## Objectives:
#1 Answer these from the interview excerpt below:
(a) Which band's record does the speaker name as a favorite, and what is the record called?
(b) Which school did the speaker attend before moving to Dublin?
(c) What were the speaker's primary instruments?
#2 Reproduce the interview excerpt below word for word, from "Any favorite projects" to "skills and notating.".
#3 Name every musical instrument or family of instruments that the speaker mentions in the interview excerpt below.
══ Excerpted passage ══
Did higher profile work start coming in?

Prior to Lankum, I was embedded within the underground noise rock, to psychedelic rock, to the improv jazz scene.

Any favorite projects from then?

Yeah, I enjoyed a band called The Jimmy Cake and their record Tough Love. The three members of the Jimmy Cake that were on that record are brothers of Cormac [MacDiarmada] from Lankum. It's quite a small scene in Ireland. Before I moved to Dublin I was in the Cork School of Music, which is a conservatory for orchestral musicians. I was there to up my game on arranging skills and notating.

Did you have a primary instrument?

Electric bass and piano. They had an amazing studio, and I made a lot of use of it while I was there. Obviously, there were lots of orchestral players, so I was recording a lot of strings, brass, horns, and experimenting with their frequency range and manipulating them. Because I had been a bass player for decades, I was extremely interested in manipulating the low end of all the acoustic instruments. Within orchestral, acoustic, or folk-based genres, there are generally no bass frequencies. Obviously, that's not 100 percent accurate, but if the lowest instrument was an acoustic guitar, there's quite an area of the frequency spectrum that's left unused. I had been experimenting with low octave shifts and messing with different sample rates to get in lower frequency energy.
═══
══ Data excerpts ══
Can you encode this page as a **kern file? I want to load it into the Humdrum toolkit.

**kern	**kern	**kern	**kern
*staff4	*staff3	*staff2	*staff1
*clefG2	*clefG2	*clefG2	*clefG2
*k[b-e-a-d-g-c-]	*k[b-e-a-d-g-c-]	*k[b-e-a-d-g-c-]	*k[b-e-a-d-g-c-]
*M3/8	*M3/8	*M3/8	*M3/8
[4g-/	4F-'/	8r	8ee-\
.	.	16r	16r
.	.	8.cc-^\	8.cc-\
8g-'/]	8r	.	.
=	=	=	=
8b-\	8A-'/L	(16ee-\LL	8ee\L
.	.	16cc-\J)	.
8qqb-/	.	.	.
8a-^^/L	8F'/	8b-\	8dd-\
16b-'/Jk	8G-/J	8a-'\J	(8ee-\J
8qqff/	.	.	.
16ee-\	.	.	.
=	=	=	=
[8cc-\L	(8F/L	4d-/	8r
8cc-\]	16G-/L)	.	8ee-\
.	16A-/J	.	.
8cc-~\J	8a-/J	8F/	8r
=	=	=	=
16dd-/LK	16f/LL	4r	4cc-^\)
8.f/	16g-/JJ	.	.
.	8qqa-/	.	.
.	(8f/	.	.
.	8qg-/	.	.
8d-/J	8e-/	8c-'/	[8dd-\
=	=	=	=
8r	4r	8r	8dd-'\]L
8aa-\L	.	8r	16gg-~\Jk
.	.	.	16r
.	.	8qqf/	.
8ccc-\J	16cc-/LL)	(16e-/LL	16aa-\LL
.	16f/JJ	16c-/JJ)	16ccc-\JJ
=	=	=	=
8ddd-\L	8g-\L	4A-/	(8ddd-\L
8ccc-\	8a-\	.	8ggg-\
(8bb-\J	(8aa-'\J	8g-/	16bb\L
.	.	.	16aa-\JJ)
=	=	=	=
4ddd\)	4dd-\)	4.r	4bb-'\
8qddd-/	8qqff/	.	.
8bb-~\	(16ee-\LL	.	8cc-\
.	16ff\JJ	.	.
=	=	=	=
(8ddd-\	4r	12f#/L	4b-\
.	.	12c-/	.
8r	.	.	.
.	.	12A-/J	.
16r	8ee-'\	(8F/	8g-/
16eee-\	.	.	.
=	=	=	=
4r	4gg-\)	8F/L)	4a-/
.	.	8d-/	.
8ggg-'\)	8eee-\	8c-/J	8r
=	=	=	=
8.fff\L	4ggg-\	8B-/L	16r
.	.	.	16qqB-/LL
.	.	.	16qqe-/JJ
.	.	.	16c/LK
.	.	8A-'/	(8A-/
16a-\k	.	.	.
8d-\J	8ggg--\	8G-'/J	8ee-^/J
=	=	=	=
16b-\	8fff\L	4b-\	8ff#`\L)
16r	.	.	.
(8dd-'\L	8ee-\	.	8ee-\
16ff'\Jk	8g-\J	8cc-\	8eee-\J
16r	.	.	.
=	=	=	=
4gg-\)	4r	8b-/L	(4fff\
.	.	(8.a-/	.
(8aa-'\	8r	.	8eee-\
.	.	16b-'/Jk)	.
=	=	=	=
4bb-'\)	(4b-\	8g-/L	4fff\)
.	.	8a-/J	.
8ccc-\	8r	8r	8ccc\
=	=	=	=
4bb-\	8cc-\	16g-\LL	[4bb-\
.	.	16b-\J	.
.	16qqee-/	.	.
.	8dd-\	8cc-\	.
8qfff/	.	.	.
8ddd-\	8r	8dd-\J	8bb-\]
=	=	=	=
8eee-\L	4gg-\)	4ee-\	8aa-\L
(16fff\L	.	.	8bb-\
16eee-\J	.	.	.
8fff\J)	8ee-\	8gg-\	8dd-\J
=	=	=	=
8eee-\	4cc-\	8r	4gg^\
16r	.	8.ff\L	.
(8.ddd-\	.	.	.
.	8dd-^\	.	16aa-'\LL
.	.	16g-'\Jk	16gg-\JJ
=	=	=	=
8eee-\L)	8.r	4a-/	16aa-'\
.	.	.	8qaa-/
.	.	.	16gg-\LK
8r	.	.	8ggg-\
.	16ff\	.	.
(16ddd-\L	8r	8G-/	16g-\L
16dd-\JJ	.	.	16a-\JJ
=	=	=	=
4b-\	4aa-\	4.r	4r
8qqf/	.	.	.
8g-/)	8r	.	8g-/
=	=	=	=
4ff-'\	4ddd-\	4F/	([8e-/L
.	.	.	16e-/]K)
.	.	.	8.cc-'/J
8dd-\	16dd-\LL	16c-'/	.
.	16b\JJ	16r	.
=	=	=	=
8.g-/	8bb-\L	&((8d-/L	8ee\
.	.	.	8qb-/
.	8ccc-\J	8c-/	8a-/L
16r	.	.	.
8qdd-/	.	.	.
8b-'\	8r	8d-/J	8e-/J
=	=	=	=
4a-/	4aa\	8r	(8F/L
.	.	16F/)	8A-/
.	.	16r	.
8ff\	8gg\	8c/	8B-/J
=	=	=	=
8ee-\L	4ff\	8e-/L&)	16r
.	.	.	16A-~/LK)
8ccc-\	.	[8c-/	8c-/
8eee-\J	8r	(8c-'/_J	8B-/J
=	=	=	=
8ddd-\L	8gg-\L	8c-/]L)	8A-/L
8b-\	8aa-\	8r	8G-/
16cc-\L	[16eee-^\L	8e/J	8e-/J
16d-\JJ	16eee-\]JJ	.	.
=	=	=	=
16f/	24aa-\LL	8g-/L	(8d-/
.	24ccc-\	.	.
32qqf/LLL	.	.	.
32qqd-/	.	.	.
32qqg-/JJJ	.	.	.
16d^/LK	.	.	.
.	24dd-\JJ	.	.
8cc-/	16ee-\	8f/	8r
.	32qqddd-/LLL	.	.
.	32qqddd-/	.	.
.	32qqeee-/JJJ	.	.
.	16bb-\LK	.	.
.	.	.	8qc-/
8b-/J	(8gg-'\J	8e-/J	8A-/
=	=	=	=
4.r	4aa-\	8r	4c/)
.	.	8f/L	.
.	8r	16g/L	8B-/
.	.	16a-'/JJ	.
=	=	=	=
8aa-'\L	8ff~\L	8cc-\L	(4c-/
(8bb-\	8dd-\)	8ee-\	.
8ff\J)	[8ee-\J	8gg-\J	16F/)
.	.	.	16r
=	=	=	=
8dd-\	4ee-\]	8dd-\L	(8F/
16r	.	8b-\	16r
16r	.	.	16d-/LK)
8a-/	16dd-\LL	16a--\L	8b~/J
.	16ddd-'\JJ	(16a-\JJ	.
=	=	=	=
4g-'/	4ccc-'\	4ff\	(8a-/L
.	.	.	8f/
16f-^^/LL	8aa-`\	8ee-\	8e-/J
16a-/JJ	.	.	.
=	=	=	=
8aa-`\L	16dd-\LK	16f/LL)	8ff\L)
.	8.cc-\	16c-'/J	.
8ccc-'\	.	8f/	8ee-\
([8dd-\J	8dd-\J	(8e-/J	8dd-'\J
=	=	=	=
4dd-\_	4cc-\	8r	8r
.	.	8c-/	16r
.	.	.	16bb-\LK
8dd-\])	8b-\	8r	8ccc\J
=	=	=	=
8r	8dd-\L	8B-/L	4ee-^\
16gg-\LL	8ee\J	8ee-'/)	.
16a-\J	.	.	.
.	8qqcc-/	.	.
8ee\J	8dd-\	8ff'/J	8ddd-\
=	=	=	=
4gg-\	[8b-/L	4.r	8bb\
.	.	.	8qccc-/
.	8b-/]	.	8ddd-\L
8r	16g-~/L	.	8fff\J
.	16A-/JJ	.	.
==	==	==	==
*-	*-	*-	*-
═══
## The responses:
#1
(a) The Jimmy Cake, and the record is Tough Love.
(b) The Cork School of Music.
(c) Electric bass and piano.

#2
Any favorite projects from then?

Yeah, I enjoyed a band called The Jimmy Cake and their record Tough Love. The three members of the Jimmy Cake that were on that record are brothers of Cormac [MacDiarmada] from Lankum. It's quite a small scene in Ireland. Before I moved to Dublin I was in the Cork School of Music, which is a conservatory for orchestral musicians. I was there to up my game on arranging skills and notating.

#3 Electric bass, piano, strings, brass, horns, acoustic guitar